Physical Properties, Star Formation, and Active Galactic Nucleus Activity in Balmer Break Galaxies at 0 < z < 1

TL;DR

This study analyzes the physical properties, star formation, and AGN activity in Balmer break galaxies at redshifts 0 to 1, revealing how these properties evolve with redshift and galaxy characteristics.

Contribution

It provides a spectroscopic analysis of Balmer break galaxies, exploring the connection between star formation and AGN activity across redshifts 0 to 1 with multiwavelength data.

Findings

Most galaxies are star-forming, with a small fraction hosting AGNs.

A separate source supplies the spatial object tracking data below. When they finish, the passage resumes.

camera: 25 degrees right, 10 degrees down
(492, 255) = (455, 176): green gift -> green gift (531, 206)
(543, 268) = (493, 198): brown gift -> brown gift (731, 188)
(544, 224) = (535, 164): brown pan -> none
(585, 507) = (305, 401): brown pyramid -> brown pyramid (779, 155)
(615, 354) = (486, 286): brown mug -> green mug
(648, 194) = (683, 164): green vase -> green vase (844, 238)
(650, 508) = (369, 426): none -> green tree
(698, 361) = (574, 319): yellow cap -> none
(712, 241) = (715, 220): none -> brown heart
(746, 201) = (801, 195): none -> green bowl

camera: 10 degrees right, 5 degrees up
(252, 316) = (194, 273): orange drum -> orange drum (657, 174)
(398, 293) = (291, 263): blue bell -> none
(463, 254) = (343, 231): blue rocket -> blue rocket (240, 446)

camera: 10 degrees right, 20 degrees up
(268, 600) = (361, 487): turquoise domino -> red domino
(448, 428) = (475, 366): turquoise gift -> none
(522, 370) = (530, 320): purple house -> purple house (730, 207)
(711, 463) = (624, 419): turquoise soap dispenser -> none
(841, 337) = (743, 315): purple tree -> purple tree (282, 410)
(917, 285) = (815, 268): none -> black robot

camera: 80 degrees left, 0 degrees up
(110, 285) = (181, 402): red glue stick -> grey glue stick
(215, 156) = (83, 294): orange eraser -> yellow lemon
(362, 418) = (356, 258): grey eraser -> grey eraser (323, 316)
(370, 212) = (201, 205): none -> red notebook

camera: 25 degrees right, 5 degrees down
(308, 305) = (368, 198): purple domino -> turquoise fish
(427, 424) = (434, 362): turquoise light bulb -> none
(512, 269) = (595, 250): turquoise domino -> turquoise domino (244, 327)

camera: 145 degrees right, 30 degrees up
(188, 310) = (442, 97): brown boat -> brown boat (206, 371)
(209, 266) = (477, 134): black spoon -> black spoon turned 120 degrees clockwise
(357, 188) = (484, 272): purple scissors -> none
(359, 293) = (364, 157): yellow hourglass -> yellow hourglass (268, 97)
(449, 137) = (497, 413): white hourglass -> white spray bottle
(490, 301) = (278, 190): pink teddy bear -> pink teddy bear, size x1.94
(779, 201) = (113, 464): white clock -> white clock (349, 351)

Higher redshift galaxies have larger SFR and SSFR values.

Bluer and less massive galaxies exhibit higher SSFR.

Abstract

We present a spectroscopic study with the derivation of the physical properties of 37 Balmer break galaxies, which have the necessary lines to locate them in star-forming-AGN diagnostic diagrams. These galaxies span a redshift range from 0.045 to 0.93 and are somewhat less massive than similar samples of previous works. The studied sample has multiwavelength photometric data coverage from the ultraviolet to MIR Spitzer bands. We investigate the connection between star formation and AGN activity via optical, mass-excitation (MEx) and MIR diagnostic diagrams. Through optical diagrams, 31 (84%) star-forming galaxies, 2 (5%) composite galaxies and 3 (8%) AGNs were classified, whereas from the MEx diagram only one galaxy was classified as AGN. A total of 19 galaxies have photometry available in all the IRAC/Spitzer bands. Of these, 3 AGN candidates were not classified as AGN in the optical diagrams, suggesting they are dusty/obscured AGNs, or that nuclear star formation has diluted their contributions. Furthermore, the relationship between SFR surface density (\Sigma_{SFR}) and stellar mass surface density per time unit (\Sigma_{M_{\ast}/\tau}) as a function of redshift was investigated using the [OII] \lambda3727, 3729, H\alpha \lambda6563 luminosities, which revealed that both quantities are larger for higher redshift galaxies. We also studied the SFR and SSFR versus stellar mass and color relations, with the more massive galaxies having higher SFR values but lower SSFR values than less massive galaxies. These results are consistent with previous ones showing that, at a given mass, high-redshift galaxies have on average larger SFR and SSFR values than low-redshift galaxies. Finally, bluer galaxies have larger SSFR values than redder galaxies and for a given color the SSFR is larger for higher redshift galaxies.